Required work.
1) Say whether each statement agrees with the cross-compiling discussion. Answer yes or no for each and quote the words of the text that decide it.
(a) The bug on building webkit with debug symbols concerns Windows/32 and Linux/32.
(b) The cross-compile mechanism in gradle is used for the Linux arm and Android builds.
(c) The LINUX32.arch setting is also needed in linux.gradle.
2) Echo the part of the cross-compiling discussion that opens with the words containing "In theory this" and closes with "buildSrc/armv* for example).".
3) Sum up the cross-compiling discussion in two sentences.

Selected extract.

※ ※ ※

Note that there is a bug filed on building webkit with debug symbols on
Windows/32 and Linux/32:
https://javafx-jira.kenai.com/browse/RT-36147
If you have a 64-bit Linux system, then it should work.
-- Kevin
David Hill wrote:
On 5/28/14, May 28, 9:47 AM, Peter Levart wrote:
Hi Again,
The idea that comes to my mind is the following: would it be possible
to cross-compile the openjfx on the 64 bit Linux using 64 bit tools,
but targeted at 32 bit Linux? What would have to be changed in build
environment to accomplish that? I imagine the environment would have
to have access to headers and development libraries of the 32 bit
Linux system - that's no problem - I would just mount the root of a
32 bit Ubuntu to some directory, but then I would have to force all
tools to use that path instead of the running system one. And the gcc
would have to be given some cross-compiling options too, I guess...
In theory this is easy :-)
We already have a cross compile mechanism in gradle, used for the
Linux arm and Android builds. (see buildSrc/armv* for example).
You would start with one of the build files as a template -
linux.gradle, sed/copy it to linux32.gradle with something like:
cd buildSrc
sed -s 's/LINUX/LINUX32/' linux.gradle > linux32.gradle
After that, it would be a matter of tweaking the cc and ld flags
contained in the file, to tell gcc to be 32bit and to use the right
libraries. Looks like adding -m32 to commonFlags is all it should need:
// A set of common parameters to use for both compiling and linking
def commonFlags = [
"-m32", // <<<<< 32 bit output
"-fno-strict-aliasing", "-fPIC", "-fno-omit-frame-pointer", //
optimization flags
"-W", "-Wall", "-Wno-unused", "-Wno-parentheses",
"-Werror=implicit-function-declaration"] // warning flags
and tweak where the libraries are installed:
// Libraries end up in the sdk/rt/lib/$OS_ARCH directory for Linux
LINUX32.libDest = "lib/i386"
LINUX32.arch = "i386" # << this is an addition not needed in
linux.gradle
You specify the crossbuild like this:
gradle -PUSE_DEPEND=false -PBUILD_NATIVES=true
-PCOMPILE_TARGETS=linux32
But...

※ ※ ※

Data shown.
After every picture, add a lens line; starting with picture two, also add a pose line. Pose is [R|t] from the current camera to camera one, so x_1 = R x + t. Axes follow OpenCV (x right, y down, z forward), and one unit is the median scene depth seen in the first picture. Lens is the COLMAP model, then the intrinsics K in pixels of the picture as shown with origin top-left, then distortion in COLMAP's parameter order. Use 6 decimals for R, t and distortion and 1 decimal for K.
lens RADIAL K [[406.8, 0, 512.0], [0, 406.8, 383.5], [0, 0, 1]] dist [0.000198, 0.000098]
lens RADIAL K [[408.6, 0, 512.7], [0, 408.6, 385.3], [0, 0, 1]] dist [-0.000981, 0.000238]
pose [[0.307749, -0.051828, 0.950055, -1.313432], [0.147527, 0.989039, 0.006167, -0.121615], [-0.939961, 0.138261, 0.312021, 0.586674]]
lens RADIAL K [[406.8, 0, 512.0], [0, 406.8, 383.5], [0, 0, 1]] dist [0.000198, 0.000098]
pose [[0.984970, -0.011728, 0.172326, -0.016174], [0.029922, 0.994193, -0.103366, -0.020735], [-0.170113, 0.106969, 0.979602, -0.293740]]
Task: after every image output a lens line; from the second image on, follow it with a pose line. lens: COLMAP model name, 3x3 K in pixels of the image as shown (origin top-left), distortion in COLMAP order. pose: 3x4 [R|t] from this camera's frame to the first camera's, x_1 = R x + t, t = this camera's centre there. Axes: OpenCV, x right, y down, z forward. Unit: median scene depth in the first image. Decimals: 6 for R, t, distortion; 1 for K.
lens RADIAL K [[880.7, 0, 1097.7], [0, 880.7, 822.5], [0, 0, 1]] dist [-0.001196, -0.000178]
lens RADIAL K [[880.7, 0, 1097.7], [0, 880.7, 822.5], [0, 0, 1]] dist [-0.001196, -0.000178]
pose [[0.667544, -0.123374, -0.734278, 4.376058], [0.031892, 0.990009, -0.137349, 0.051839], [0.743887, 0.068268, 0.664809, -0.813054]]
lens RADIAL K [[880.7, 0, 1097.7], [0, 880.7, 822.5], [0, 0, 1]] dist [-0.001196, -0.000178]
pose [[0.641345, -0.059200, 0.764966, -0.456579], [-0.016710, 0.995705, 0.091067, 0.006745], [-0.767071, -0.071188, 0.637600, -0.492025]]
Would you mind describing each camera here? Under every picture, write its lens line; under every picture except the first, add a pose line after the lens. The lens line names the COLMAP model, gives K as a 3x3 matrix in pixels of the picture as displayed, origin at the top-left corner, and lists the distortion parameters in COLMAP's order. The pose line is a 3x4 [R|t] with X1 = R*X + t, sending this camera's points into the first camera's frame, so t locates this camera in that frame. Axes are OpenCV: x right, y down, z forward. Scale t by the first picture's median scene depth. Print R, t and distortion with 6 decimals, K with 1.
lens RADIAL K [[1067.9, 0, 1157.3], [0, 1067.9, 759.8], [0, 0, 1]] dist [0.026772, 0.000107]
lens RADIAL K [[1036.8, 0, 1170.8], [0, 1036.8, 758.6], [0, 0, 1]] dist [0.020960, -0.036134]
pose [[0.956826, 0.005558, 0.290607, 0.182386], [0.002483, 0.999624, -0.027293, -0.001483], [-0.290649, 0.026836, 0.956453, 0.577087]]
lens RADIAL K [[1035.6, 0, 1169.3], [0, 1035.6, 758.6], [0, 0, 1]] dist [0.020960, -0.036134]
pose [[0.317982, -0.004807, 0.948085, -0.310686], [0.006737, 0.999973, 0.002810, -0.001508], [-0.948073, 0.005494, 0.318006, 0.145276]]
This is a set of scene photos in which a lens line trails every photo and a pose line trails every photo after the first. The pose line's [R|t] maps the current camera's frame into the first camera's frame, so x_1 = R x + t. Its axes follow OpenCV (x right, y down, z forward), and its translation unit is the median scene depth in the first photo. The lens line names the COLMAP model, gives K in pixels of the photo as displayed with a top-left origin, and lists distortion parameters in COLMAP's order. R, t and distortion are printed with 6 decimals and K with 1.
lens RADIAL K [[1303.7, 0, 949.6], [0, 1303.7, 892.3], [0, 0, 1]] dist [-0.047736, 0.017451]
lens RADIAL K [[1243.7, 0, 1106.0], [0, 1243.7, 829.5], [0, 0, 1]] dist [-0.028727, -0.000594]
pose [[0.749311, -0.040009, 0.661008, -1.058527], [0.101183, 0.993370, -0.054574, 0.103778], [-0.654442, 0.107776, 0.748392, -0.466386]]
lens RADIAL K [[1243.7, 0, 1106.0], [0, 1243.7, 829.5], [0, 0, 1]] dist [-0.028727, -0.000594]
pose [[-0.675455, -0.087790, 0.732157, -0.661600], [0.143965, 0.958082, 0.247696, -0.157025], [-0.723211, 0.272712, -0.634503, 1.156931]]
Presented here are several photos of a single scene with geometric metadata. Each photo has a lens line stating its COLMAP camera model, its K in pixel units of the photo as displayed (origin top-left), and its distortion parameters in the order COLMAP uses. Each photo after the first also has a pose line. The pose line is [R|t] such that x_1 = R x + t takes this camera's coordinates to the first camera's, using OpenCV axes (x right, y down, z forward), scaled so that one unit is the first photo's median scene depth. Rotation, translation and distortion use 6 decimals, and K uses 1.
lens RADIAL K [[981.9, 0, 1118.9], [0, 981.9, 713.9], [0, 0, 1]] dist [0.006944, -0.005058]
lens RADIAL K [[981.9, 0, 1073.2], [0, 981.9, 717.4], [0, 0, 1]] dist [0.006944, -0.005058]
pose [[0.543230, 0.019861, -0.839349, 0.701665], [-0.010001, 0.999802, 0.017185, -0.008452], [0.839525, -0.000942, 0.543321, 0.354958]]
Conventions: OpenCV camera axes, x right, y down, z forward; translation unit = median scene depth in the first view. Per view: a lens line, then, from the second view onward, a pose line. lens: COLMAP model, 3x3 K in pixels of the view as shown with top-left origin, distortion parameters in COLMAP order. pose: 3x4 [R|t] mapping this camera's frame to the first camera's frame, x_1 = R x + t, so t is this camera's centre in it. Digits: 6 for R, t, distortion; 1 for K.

※ ※ ※

Answers for the exercise.
1)
(a) Yes: "there is a bug filed on building webkit with debug symbols on Windows/32 and Linux/32"
(b) Yes: "used for the Linux arm and Android builds"
(c) No: "this is an addition not needed in linux.gradle"

2)
In theory this is easy :-)
We already have a cross compile mechanism in gradle, used for the
Linux arm and Android builds. (see buildSrc/armv* for example).

3) Kevin points to a bug filed on building webkit with debug symbols on Windows/32 and Linux/32 and says it should work on a 64-bit Linux system, and Peter Levart asks whether openjfx could be cross-compiled on 64-bit Linux with 64-bit tools but targeted at 32-bit Linux. David Hill replies that gradle already has a cross-compile mechanism, explaining that one would copy linux.gradle to linux32.gradle, add -m32 to commonFlags, tweak where the libraries are installed, and specify the crossbuild with -PCOMPILE_TARGETS=linux32.